**TEXTO FORNECIDO:**
A segunda parte da entrevista a José Sócrates, emitida ontem à noite na TVI, foi mais esclarecedora que a primeira no que ao processo diz respeito – com o ex-primeiro-ministro a ser confrontado com perguntas sobre os milhões na Suíça em nome de Carlos Santos Silva; a casa de Paris; as casas da mãe vendidas ao amigo ou os códigos que usava quando falavam ao telefone. Ainda assim, pelo meio de muitas respostas redondas, ataques ao Ministério Público e ao “Correio da Manhã”, há muitas perguntas que ficaram por fazer e muitas respostas que ficaram por dar – essenciais para compreender porque José Sócrates está indiciado por fraude fiscal, corrupção e branqueamento de capitais. A VISÃO deixa 14.
1. Se a venda das casas da sua mãe ao empresário Carlos Santos Silva é legítima por que razão fez desaparecer documentos da sua casa quando saiu a primeira notícia sobre a investigação?
O Ministério Público já tinha Carlos Santos Silva e José Sócrates sob escuta quando, no Verão de 2014, o ex-primeiro-ministro foi confrontado pela “Sábado” com a suspeita de que estaria a ser investigado no processo Monte Branco. Sócrates era afinal um alvo, não do Monte Branco, mas da Operação Marquês. Nesse dia, Sócrates pediu a Carlos Santos Silva para ir a sua casa. E nessa semana, por sua vez, Santos Silva pediu a Rui Mão de Ferro, um dos últimos a ser constituído arguido no processo, para aparecer de urgência no seu escritório nas Torres de Lisboa. Durante as buscas, os investigadores concluíram que aquela terá sido uma medida de emergência para Santos Silva se desfazer de provas que o ligariam a Sócrates. Na casa de Rui Mão de Ferro, um dos alvos das buscas de Novembro, foram encontrados documentos relacionados com o então motorista de José Sócrates, João Perna, e com os apartamentos que Santos Silva comprou à mãe de Sócrates. O nome de Rui Mão de Ferro já não era uma novidade para a investigação: terá sido uma das pessoas que ajudou a comprar 12 mil exemplares do livro de Sócrates e estaria ainda ligado aos negócios da compra de direitos televisivos da liga espanhola de futebol, negócio encabeçado por Santos Silva e Rui Pedro Soares.

**DADOS APRESENTADOS:**
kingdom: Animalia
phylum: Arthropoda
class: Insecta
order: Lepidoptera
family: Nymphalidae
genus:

**INSTRUÇÕES DA TAREFA:**
Transcreva do texto sobre a entrevista de José Sócrates o trecho que começa nas palavras "1. Se a venda" e termina logo após "sobre a investigação?". Os dados não têm qualquer relação com o texto.

**RESULTADO ABAIXO:**
1. Se a venda das casas da sua mãe ao empresário Carlos Santos Silva é legítima por que razão fez desaparecer documentos da sua casa quando saiu a primeira notícia sobre a investigação?